*TASK REQUIREMENTS*. Look through the records that follow. Copy every line containing the word "lines".

- - - - -

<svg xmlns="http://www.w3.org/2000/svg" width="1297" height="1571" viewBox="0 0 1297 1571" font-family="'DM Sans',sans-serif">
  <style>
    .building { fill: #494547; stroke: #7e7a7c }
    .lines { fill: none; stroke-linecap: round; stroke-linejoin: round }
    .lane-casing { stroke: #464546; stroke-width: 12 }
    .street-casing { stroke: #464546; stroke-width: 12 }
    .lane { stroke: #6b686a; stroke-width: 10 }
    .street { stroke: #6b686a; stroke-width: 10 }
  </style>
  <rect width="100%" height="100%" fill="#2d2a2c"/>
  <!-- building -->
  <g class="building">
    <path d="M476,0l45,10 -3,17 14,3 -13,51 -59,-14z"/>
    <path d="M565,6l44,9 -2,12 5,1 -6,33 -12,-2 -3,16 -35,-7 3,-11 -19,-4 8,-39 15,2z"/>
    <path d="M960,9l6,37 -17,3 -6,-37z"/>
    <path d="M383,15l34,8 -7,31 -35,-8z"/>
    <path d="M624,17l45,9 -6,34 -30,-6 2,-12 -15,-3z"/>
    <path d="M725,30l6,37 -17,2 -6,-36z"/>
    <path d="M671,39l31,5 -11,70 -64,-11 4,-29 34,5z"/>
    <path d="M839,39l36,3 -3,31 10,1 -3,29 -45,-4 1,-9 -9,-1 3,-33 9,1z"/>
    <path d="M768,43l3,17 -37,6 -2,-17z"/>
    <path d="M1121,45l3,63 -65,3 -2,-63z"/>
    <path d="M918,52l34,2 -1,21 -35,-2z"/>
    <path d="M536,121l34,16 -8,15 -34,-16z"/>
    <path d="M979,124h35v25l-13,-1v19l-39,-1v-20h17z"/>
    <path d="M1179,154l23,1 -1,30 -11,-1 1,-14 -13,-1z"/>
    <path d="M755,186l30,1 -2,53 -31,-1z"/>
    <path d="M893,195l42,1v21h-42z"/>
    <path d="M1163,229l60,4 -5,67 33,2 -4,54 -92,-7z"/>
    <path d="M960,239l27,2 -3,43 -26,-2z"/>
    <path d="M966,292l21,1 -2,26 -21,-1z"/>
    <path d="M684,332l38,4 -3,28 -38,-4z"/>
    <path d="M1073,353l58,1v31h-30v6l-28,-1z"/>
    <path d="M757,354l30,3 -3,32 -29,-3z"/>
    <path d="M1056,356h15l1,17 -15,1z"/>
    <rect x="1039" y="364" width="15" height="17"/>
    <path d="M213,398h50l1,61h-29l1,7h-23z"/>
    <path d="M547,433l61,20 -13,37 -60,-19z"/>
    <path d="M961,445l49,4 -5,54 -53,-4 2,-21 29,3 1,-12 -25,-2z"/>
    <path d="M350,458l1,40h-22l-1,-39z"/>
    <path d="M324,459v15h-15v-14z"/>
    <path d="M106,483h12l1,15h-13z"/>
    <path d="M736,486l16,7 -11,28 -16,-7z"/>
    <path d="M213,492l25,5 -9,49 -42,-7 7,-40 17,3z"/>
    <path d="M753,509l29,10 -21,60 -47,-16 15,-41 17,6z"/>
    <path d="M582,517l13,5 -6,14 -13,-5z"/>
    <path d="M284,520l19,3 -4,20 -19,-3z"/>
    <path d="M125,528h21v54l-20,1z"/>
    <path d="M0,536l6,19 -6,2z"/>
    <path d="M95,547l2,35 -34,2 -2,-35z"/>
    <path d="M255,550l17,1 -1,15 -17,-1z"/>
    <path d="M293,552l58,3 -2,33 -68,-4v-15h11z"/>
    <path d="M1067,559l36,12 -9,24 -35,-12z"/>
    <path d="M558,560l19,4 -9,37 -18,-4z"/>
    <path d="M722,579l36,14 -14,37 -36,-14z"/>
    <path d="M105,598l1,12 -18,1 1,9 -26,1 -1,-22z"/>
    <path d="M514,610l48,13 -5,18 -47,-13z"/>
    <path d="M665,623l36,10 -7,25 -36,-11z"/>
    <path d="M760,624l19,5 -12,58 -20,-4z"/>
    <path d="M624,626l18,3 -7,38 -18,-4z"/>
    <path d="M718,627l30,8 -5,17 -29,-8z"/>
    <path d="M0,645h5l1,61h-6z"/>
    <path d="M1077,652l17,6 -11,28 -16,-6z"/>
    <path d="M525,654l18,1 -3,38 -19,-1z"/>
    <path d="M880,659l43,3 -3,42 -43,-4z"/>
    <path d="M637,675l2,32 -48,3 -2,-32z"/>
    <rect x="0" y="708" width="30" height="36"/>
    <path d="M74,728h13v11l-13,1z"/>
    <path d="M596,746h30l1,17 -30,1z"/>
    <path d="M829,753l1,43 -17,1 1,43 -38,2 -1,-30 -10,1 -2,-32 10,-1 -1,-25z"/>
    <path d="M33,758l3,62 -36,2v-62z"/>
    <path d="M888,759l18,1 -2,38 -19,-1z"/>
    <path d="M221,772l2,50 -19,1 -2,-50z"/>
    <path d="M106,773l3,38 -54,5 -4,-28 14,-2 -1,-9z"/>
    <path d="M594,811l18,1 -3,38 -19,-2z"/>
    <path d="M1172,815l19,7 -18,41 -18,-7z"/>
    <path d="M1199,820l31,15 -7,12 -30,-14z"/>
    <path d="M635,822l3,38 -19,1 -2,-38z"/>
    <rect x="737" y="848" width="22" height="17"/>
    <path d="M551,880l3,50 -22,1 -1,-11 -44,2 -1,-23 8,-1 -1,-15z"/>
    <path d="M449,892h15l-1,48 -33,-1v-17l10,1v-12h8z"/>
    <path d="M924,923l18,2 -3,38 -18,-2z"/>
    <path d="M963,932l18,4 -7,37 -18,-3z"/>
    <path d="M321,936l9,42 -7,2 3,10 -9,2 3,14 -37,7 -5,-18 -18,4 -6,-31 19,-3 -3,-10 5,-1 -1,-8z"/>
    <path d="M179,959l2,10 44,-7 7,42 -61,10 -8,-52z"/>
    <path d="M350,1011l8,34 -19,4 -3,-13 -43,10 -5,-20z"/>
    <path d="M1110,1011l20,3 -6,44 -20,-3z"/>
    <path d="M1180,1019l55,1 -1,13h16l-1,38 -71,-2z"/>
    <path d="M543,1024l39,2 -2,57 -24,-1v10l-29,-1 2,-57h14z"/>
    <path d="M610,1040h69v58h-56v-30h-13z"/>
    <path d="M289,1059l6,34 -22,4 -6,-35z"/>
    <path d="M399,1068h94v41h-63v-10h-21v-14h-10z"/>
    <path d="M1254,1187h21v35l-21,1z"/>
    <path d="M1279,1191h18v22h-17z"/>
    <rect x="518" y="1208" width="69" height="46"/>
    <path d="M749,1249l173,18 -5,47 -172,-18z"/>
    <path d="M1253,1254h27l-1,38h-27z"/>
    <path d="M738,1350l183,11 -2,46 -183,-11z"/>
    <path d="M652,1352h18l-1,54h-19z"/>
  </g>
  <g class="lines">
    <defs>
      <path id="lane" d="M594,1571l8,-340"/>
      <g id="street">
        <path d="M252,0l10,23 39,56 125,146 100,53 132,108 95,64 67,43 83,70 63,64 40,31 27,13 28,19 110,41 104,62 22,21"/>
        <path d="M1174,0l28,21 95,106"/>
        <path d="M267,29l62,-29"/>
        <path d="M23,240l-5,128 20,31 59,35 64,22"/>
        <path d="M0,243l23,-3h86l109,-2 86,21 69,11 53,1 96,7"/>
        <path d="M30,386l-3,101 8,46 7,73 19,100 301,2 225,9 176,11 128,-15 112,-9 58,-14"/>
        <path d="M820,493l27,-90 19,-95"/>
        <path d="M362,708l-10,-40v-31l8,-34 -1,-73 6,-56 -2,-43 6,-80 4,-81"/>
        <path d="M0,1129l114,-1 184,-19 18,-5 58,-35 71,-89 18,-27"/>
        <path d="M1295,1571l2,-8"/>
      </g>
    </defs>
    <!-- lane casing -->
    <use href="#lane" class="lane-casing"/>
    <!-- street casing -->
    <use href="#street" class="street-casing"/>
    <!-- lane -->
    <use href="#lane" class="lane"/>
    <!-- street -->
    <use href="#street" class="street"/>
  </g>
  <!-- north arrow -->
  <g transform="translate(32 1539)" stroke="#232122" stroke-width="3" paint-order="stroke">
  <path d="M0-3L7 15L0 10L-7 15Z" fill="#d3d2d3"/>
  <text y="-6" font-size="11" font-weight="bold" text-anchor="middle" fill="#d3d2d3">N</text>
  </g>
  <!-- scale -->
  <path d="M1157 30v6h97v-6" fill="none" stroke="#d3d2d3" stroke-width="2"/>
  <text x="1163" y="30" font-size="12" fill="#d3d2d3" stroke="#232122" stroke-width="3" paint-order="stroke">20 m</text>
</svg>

- - - - -

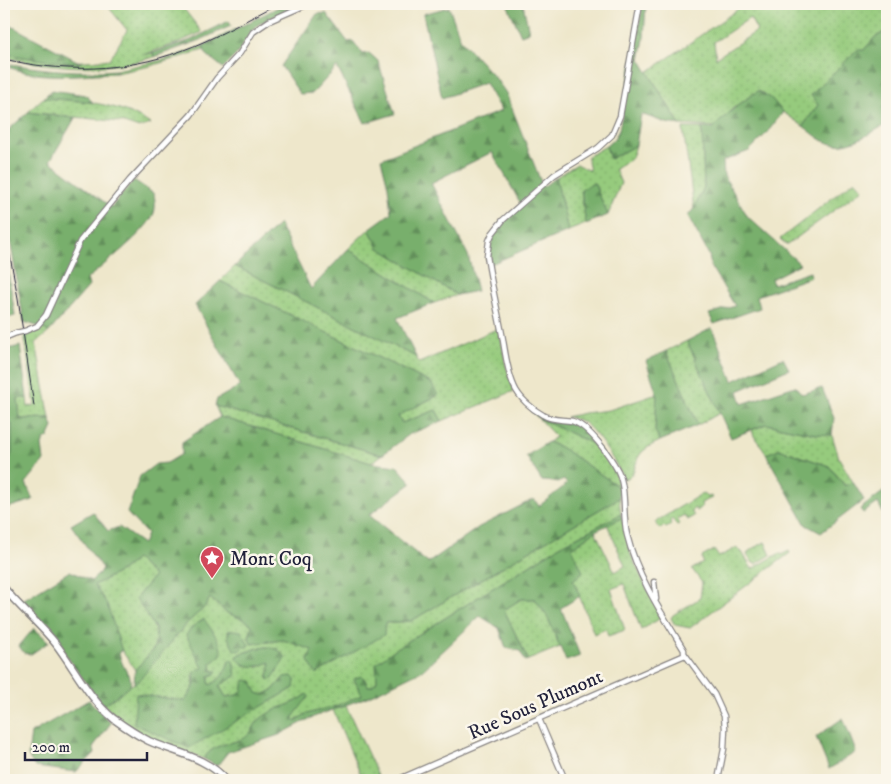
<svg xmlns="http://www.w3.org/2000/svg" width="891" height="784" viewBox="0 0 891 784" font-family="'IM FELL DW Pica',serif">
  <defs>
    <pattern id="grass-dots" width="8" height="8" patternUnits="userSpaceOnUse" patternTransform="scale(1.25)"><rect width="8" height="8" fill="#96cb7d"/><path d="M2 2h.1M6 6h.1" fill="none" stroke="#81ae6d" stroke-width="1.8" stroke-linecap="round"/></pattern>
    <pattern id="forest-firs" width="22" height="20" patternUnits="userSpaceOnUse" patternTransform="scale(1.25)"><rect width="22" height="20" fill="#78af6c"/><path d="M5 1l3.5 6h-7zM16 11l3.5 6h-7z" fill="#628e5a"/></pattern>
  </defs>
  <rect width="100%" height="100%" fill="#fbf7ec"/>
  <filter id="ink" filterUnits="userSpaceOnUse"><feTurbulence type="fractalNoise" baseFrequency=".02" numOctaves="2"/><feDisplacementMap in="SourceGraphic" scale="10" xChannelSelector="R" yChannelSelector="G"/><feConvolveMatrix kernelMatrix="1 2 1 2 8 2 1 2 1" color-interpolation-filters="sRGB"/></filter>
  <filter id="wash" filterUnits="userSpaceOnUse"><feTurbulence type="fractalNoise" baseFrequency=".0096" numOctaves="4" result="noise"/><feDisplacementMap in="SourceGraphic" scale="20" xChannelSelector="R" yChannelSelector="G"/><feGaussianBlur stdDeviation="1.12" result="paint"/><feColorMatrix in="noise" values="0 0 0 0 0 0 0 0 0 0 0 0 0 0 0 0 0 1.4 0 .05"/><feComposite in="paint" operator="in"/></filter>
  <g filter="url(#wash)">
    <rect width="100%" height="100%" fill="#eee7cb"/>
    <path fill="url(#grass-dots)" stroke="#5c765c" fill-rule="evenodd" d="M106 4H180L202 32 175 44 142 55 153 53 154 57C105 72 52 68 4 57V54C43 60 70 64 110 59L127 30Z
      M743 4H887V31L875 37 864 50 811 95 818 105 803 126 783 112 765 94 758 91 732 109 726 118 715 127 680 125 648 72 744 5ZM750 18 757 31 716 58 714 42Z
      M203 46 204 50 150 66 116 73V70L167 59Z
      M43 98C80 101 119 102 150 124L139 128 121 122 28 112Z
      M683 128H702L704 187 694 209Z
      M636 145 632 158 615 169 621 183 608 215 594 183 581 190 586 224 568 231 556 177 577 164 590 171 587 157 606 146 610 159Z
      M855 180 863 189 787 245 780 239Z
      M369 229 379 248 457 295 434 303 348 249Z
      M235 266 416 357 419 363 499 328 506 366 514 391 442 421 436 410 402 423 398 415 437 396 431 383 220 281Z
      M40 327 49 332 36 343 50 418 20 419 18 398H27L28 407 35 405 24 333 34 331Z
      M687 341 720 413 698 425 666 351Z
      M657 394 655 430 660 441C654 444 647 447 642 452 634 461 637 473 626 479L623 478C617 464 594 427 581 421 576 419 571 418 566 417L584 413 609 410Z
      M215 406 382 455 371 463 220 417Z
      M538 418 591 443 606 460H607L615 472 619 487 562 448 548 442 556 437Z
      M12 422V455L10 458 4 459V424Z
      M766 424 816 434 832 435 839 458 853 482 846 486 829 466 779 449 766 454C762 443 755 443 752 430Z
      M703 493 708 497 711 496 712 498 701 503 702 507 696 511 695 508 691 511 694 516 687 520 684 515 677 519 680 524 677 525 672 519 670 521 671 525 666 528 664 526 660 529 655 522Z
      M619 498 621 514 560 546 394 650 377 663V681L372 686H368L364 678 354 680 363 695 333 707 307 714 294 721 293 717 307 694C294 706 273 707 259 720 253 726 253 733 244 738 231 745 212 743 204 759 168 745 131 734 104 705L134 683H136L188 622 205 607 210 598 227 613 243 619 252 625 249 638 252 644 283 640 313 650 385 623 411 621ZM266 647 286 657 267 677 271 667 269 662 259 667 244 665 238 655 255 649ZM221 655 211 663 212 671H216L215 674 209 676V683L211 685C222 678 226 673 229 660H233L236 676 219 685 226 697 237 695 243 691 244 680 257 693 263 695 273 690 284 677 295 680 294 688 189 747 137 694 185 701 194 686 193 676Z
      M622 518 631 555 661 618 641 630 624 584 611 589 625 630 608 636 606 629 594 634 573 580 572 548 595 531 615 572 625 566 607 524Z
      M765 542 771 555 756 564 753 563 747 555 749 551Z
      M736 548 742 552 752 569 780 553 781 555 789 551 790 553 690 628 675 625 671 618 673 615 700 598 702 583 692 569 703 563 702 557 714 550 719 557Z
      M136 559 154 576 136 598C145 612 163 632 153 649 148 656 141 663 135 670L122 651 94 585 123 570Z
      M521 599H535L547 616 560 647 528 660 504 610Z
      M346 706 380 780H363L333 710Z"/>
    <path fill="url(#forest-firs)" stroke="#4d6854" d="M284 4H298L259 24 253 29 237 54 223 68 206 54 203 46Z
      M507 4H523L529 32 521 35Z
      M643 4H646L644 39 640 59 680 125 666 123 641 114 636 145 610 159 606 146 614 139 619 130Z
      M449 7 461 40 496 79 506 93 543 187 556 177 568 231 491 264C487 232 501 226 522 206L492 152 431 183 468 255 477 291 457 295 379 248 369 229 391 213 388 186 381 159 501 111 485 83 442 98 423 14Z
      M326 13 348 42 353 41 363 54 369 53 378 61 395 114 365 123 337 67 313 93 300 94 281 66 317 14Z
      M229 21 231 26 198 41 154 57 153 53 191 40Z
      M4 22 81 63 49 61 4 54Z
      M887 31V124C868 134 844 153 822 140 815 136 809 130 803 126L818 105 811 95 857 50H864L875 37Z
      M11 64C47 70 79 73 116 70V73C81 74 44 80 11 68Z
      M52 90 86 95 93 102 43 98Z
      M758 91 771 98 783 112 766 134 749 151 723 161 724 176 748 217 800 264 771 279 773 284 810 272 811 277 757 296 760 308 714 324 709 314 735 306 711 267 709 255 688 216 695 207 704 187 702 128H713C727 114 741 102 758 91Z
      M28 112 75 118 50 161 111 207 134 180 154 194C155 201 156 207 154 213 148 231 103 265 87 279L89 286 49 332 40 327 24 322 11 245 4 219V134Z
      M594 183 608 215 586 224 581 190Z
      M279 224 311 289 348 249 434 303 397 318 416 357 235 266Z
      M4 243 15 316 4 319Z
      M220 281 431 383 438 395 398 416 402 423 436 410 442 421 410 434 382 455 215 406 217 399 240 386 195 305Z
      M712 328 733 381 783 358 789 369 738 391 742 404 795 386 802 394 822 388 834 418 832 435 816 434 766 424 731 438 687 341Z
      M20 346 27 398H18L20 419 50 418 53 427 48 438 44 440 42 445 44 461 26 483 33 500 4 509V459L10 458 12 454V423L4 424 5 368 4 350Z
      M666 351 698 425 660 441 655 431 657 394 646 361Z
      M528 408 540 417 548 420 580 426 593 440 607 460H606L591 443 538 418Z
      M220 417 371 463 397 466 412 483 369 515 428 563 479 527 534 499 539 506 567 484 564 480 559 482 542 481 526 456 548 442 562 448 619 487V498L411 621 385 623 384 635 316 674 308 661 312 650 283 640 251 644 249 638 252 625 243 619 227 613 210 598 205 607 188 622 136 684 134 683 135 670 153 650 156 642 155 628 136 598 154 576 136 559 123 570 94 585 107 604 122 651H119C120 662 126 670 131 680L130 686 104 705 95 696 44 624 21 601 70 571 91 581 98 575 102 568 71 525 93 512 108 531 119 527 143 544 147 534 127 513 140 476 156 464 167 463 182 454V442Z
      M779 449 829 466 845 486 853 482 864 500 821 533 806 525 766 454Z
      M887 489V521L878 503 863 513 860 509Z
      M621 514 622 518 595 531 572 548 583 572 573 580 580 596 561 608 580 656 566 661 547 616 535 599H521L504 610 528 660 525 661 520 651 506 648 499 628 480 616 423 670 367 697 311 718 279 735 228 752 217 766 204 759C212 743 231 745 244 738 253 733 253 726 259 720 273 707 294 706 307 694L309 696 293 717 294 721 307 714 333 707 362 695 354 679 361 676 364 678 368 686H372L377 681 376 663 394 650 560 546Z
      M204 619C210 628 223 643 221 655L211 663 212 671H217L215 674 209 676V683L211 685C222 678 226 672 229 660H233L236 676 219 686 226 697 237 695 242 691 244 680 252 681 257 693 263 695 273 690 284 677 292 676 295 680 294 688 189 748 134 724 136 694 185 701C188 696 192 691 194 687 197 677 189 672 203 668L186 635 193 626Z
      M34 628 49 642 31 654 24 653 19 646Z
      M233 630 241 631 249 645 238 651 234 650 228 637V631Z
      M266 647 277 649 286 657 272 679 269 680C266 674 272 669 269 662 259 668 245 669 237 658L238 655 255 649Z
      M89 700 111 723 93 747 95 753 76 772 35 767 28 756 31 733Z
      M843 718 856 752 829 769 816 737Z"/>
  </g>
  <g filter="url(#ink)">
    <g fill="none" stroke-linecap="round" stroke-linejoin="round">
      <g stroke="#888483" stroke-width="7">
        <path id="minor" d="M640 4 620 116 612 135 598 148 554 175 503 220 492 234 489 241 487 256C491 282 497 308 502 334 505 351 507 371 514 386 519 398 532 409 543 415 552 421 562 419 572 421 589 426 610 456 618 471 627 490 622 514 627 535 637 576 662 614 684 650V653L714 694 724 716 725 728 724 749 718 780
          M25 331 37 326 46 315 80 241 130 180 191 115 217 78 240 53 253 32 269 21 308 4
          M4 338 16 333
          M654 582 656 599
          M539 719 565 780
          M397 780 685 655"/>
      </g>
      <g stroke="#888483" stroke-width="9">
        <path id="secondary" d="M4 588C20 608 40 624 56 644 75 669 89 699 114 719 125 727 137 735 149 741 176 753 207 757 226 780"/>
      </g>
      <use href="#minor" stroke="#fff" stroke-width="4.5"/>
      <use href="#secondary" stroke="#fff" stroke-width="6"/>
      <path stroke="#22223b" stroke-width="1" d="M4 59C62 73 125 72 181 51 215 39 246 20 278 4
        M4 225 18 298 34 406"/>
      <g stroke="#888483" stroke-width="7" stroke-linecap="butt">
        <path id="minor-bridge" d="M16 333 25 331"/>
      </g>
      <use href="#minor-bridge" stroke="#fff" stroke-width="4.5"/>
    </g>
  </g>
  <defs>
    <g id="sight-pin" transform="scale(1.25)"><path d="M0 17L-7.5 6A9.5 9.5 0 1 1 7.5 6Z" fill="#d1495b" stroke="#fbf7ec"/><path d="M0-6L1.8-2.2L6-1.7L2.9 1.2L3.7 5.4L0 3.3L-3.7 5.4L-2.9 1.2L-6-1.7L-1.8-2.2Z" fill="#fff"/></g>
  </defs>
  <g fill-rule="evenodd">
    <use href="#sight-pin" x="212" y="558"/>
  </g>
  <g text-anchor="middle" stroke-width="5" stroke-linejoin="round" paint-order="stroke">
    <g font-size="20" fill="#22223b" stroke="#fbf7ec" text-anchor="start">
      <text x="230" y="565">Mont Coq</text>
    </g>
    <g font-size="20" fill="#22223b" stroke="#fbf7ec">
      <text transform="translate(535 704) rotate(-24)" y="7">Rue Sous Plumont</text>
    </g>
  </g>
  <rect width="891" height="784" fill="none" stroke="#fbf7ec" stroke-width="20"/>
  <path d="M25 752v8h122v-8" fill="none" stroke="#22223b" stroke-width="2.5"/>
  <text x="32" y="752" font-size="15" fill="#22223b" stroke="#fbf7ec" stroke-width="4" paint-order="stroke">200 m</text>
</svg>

- - - - -

*RESULT*.
    .lines { fill: none; stroke-linecap: round; stroke-linejoin: round }
  <g class="lines">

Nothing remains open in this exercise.